Having determined that this action must be summarily dismissed, the Court will further recommend that Petitioner's pending application to proceed in forma pauperis, (IFP), be summarily denied. See 28 U.S.C. § 1915(e)(2)(B)(ii); see also, Kruger v. Erickson, 77 F.3d 1071, 1074, n. 3 (8th Cir. 1996) (per curiam) (IFP application should be denied where habeas petition cannot be entertained).
IV. RECOMMENDATION
Based upon the foregoing, and all of the files, records, and proceedings herein,
IT IS HEREBY RECOMMENDED THAT:
1. Petitioner's application for a writ of habeas corpus, (Docket No. 1), be DENIED;
2. Petitioner's application to proceed in forma pauperis, (Docket No. 2), be DENIED; and
3. This action be DISMISSED WITH PREJUDICE.
Under D. Minn.

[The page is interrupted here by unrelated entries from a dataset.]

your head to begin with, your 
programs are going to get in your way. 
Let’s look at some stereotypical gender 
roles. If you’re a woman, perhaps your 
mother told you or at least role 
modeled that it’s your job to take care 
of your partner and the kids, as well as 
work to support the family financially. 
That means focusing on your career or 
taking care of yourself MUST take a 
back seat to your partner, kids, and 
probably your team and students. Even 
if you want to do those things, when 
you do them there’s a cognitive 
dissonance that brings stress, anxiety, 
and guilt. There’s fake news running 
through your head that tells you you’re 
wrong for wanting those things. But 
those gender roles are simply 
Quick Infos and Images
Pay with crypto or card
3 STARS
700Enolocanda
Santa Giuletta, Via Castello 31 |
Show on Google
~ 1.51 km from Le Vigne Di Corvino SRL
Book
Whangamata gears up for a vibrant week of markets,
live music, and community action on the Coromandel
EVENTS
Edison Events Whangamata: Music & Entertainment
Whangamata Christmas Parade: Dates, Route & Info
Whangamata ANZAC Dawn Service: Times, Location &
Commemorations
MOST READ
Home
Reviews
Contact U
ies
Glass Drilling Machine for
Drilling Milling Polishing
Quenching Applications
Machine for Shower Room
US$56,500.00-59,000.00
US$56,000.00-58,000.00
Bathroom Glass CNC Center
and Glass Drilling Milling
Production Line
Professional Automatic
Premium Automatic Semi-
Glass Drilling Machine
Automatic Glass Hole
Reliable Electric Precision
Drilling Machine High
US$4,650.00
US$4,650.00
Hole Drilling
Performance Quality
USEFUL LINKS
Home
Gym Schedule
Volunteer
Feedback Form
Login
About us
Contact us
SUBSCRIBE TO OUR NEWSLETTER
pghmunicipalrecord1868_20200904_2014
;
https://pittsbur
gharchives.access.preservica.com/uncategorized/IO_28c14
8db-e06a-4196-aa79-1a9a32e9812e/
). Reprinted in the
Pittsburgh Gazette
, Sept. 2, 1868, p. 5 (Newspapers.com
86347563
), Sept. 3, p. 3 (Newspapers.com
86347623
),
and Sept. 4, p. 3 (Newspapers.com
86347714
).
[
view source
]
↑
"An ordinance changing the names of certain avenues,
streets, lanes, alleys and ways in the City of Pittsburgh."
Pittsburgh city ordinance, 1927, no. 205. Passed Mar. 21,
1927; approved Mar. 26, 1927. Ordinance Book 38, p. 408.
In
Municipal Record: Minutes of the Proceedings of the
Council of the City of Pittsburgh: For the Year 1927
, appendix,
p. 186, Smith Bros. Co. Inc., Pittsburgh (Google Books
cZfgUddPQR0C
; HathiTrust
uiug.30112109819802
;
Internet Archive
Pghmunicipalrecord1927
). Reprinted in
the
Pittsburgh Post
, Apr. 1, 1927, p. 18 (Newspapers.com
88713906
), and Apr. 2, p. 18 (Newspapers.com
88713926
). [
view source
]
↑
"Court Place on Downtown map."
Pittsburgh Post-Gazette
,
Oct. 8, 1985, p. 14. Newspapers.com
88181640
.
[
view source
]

LR 72.2(b) any party may object to this Report and Recommendation by filing with the Clerk of Court, and serving all parties by June 6, 2008 a writing which specifically identifies those portions of this Report to which objections are made and the basis of those objections. Failure to comply with this procedure may operate as a forfeiture of the objecting party's right to seek review in the Court of Appeals. This Report and Recommendation does not constitute an order or judgment of the District Court, and it is therefore not appealable to the Circuit Court of Appeals.